FFRF opposes reckless rule at HHS

The Freedom From Religion Foundation is strenuously opposing a proposed theocratic rule at the Department of Health and Human Services that will jeopardize health care.

The rule purports to enhance protections for religious-based objections by health care workers in their provision of health care. In a letter sent to the department, FFRF charges that the rule seeks to solve a problem that does not exist. Health care workers already have sufficient legal protections against being forced to perform medical procedures that violate their conscience, so long as patients are given notice and have adequate access to the care they seek.
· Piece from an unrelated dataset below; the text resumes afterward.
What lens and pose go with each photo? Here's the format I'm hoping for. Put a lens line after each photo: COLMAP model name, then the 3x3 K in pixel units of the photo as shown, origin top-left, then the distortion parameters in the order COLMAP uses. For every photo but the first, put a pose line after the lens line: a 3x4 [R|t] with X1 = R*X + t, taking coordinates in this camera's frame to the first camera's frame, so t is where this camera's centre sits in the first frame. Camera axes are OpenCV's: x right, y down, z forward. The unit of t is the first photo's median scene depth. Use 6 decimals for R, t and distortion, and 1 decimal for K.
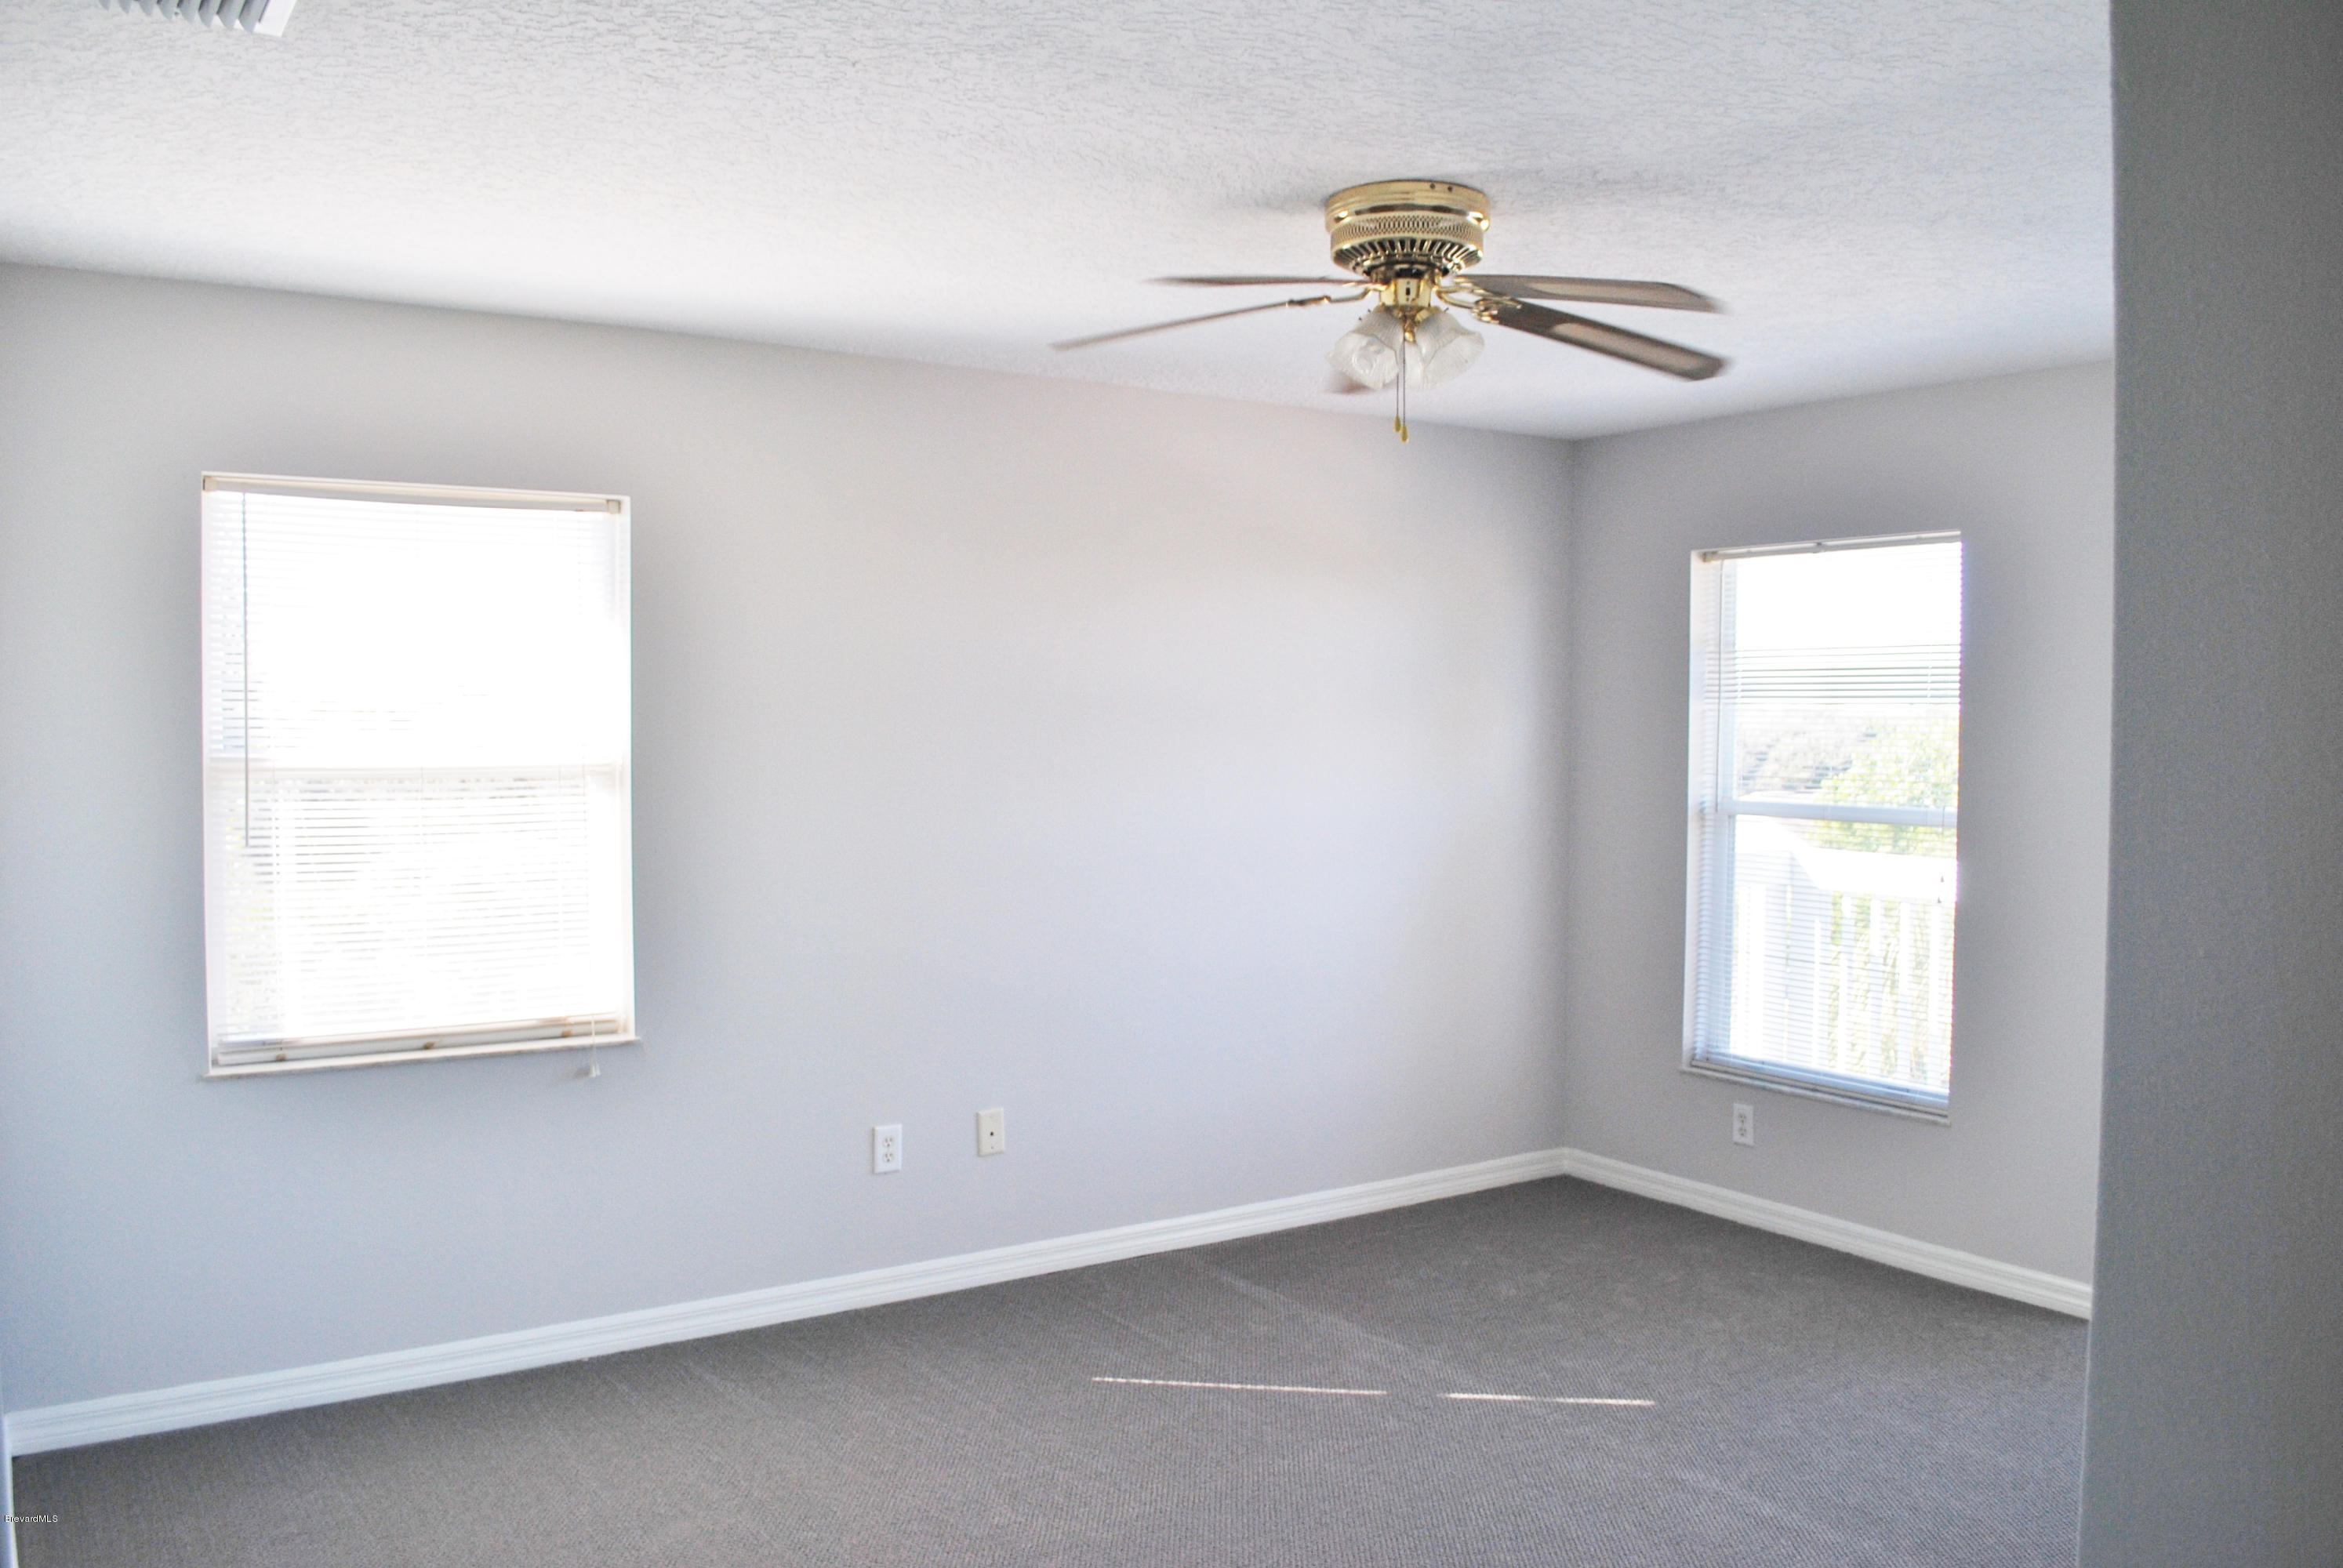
lens RADIAL K [[1863.2, 0, 1171.5], [0, 1863.2, 784.0], [0, 0, 1]] dist [-0.048639, -0.001484]
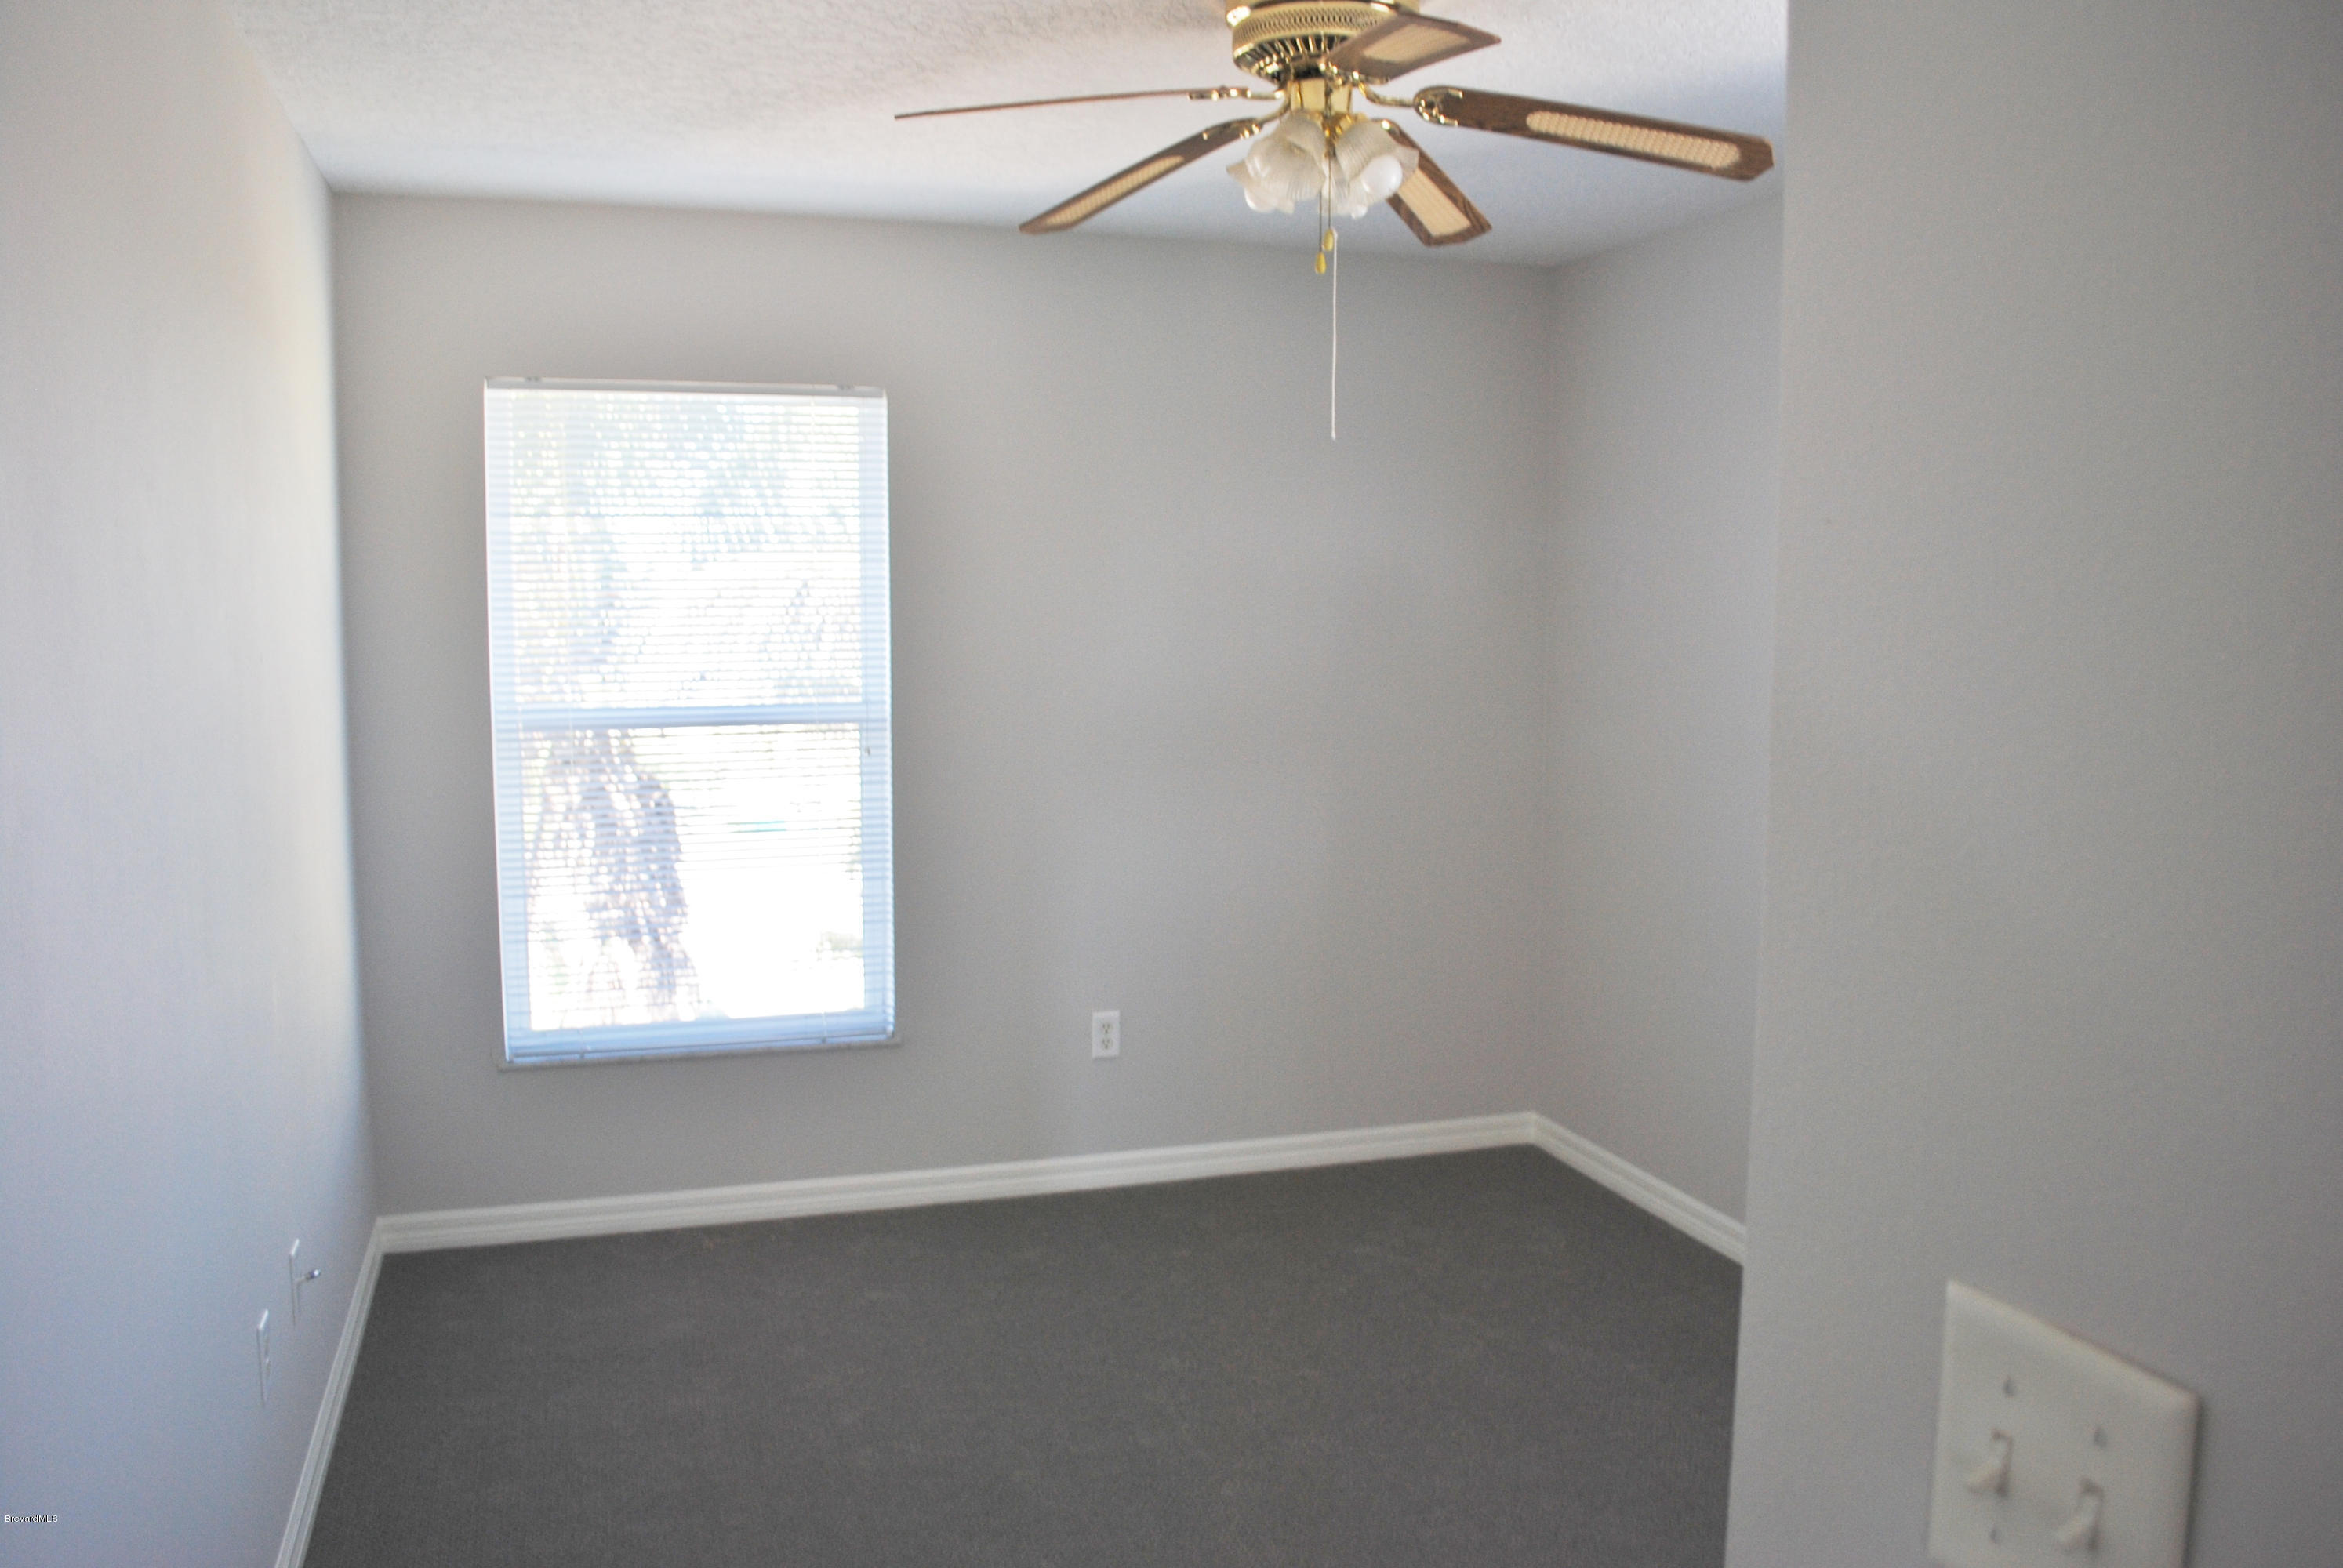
lens RADIAL K [[1805.7, 0, 1171.5], [0, 1805.7, 784.0], [0, 0, 1]] dist [-0.001954, -0.000212]
pose [[0.953450, 0.028293, -0.300221, 0.265799], [-0.007222, 0.997445, 0.071066, -0.011905], [0.301465, -0.065590, 0.951219, 0.151508]]
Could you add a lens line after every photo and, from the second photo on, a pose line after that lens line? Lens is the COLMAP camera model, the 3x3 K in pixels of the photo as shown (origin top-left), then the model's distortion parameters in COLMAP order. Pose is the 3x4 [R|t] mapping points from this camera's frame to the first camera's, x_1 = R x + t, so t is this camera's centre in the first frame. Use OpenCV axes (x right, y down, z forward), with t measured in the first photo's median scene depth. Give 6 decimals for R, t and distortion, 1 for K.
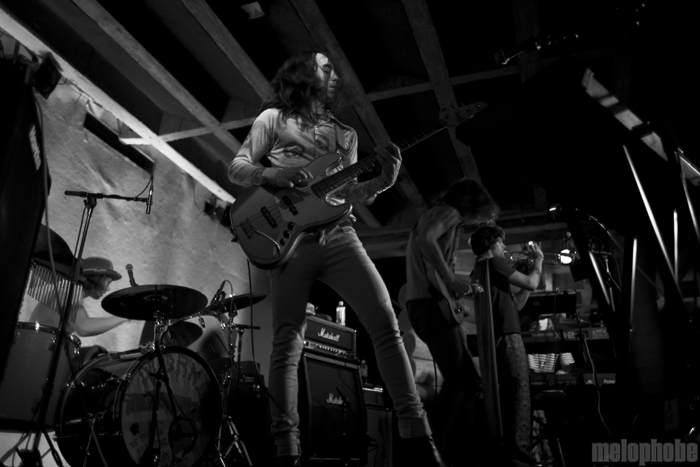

The proposed rule provides concerningly broad definitions for which practitioners and what activities would be protected. For instance, the term “Healthcare Program or Activity” includes any “service related to health or wellness whether directly, through payments, grants, contracts, or other instruments, through insurance, or otherwise.”

Ironically, the newly created Conscience and Religious Freedom Division of the Office for Civil Rights would ensure that certain civil rights violations can be carried out with impunity, so long as the violator cites a religious justification. This needlessly jeopardizes the medical needs of vulnerable patients, particularly women and LGBTQ individuals, whose rights the Office for Civil Rights is obligated to also protect. In fact, this proposed rule goes even further with its alarmingly broad language. It uses the guise of “religious freedom” to deny civil liberties and impose religious beliefs on others.

“The list of workers the division will ‘protect’ is theoretically endless: the anesthesiologist who thinks that an abortion to save the life of the pregnant woman shouldn’t be performed or an ambulance driver with the same objection; the pharmacist opposed to birth control who won’t process prescriptions or even refer to another pharmacist on site; the ER staffer who refuses rape victims the morning-after-pill; the nurse who doesn’t want to run an IV line for a transgendered patient; the physician who refuses to treat a Muslim patient; or a medical worker to won’t adhere to a patient’s end-of-life directives,” write FFRF Co-Presidents Dan Barker and Annie Laurie Gaylor. “These are legitimate civil rights concerns for the patients involved, not the medical workers.”

Health care providers’ religious objections can be handled without sacrificing the availability of quality care to patients in need. The existing state of the law already favors religious objections to a fault, since access to abortions and other medically necessary care is often lacking. The proposed rule exacerbates this problem by emboldening health care providers to deny care based on their religious beliefs.

The Freedom From Religion Foundation is a national nonprofit association with more than 32,000 members nationwide. FFRF’s purposes are to protect the constitutional principle of separation between state and church, and to educate the public about issues relating to nontheism. Since 1978, FFRF has been on the forefront of combatting policies that promote discrimination under the guise of protecting religious freedom.